*** Opening Supplied data ***

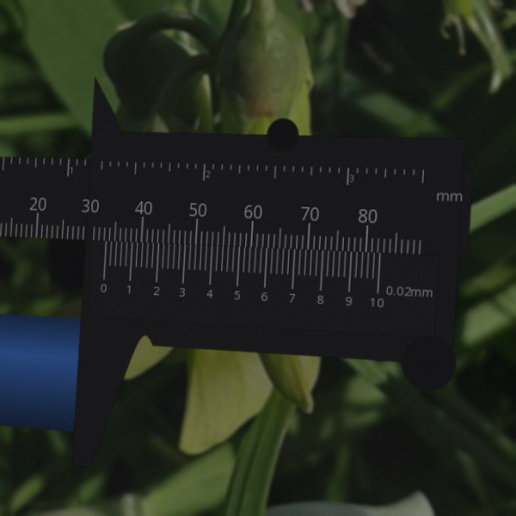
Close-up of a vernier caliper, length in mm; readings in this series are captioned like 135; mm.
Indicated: 33.4; mm
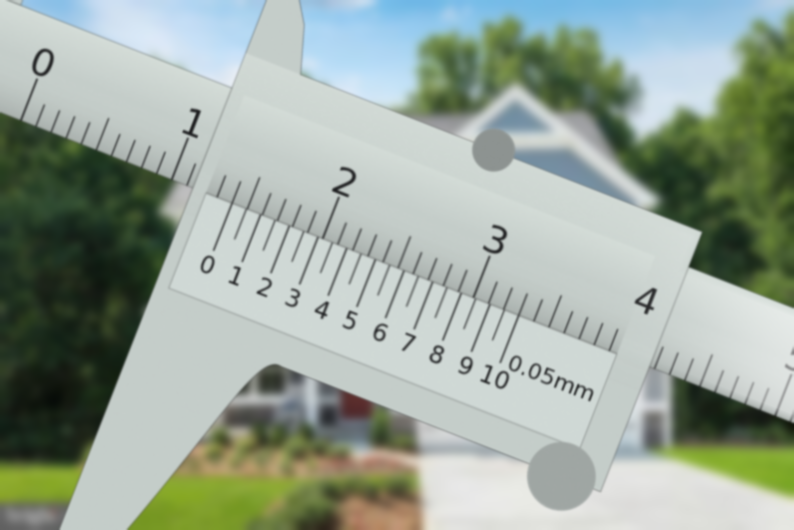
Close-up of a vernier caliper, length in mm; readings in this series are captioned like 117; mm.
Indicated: 14.0; mm
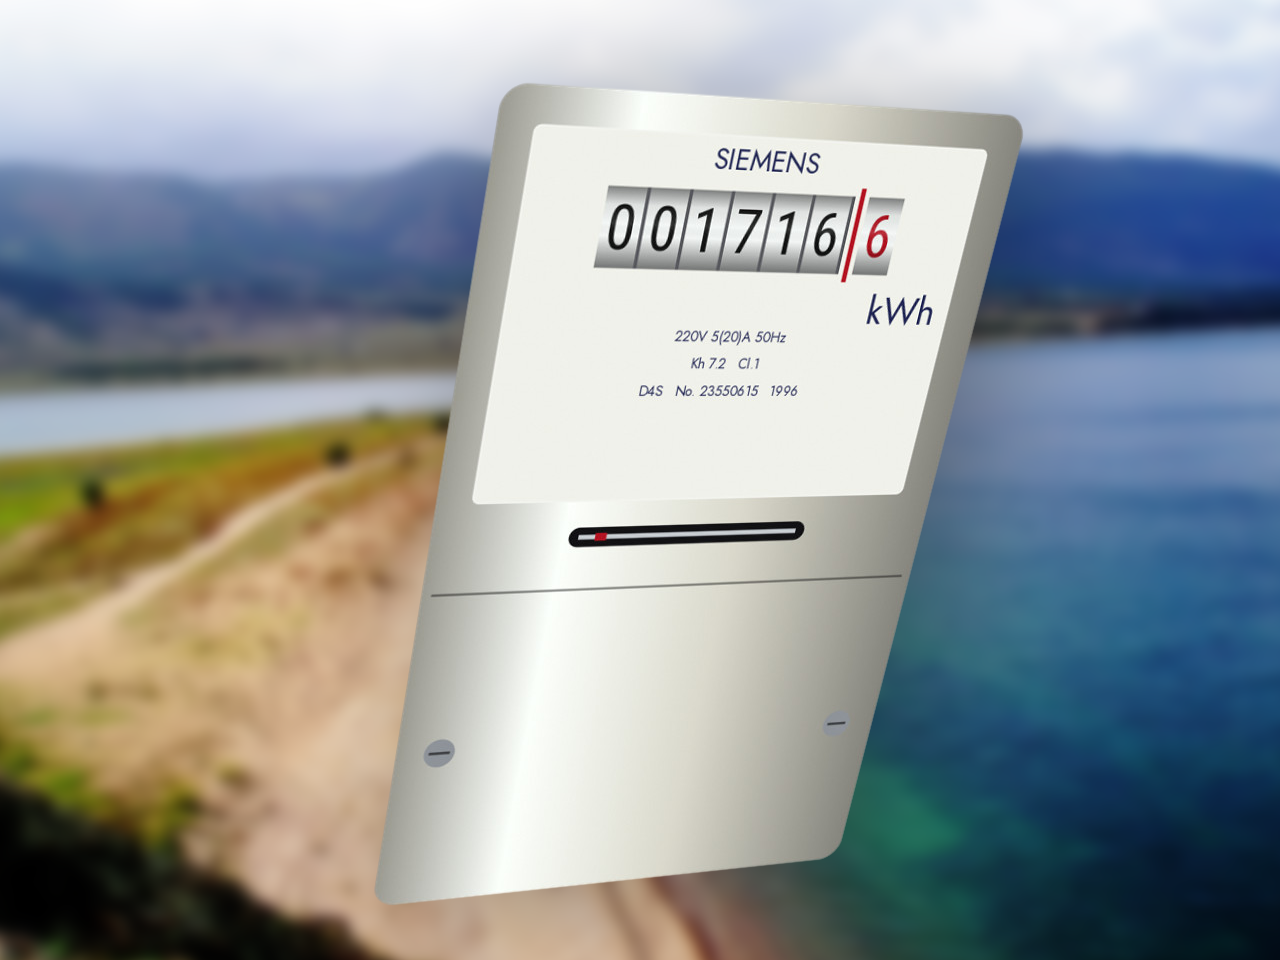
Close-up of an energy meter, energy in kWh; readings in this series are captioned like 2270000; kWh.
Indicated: 1716.6; kWh
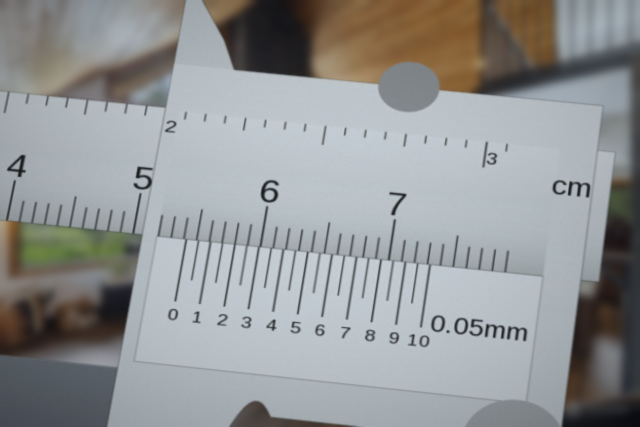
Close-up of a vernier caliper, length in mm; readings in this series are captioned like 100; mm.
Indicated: 54.2; mm
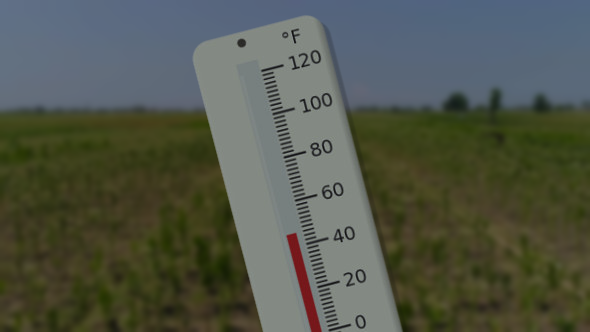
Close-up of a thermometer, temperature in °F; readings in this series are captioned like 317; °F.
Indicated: 46; °F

*** Closing Supplied data ***

What the exercise asks
Copy every line of the entries above word for word, but leave out the pictures.

Written response
Close-up of a vernier caliper, length in mm; readings in this series are captioned like 135; mm.
Indicated: 33.4; mm
Close-up of a vernier caliper, length in mm; readings in this series are captioned like 117; mm.
Indicated: 14.0; mm
Close-up of an energy meter, energy in kWh; readings in this series are captioned like 2270000; kWh.
Indicated: 1716.6; kWh
Close-up of a vernier caliper, length in mm; readings in this series are captioned like 100; mm.
Indicated: 54.2; mm
Close-up of a thermometer, temperature in °F; readings in this series are captioned like 317; °F.
Indicated: 46; °F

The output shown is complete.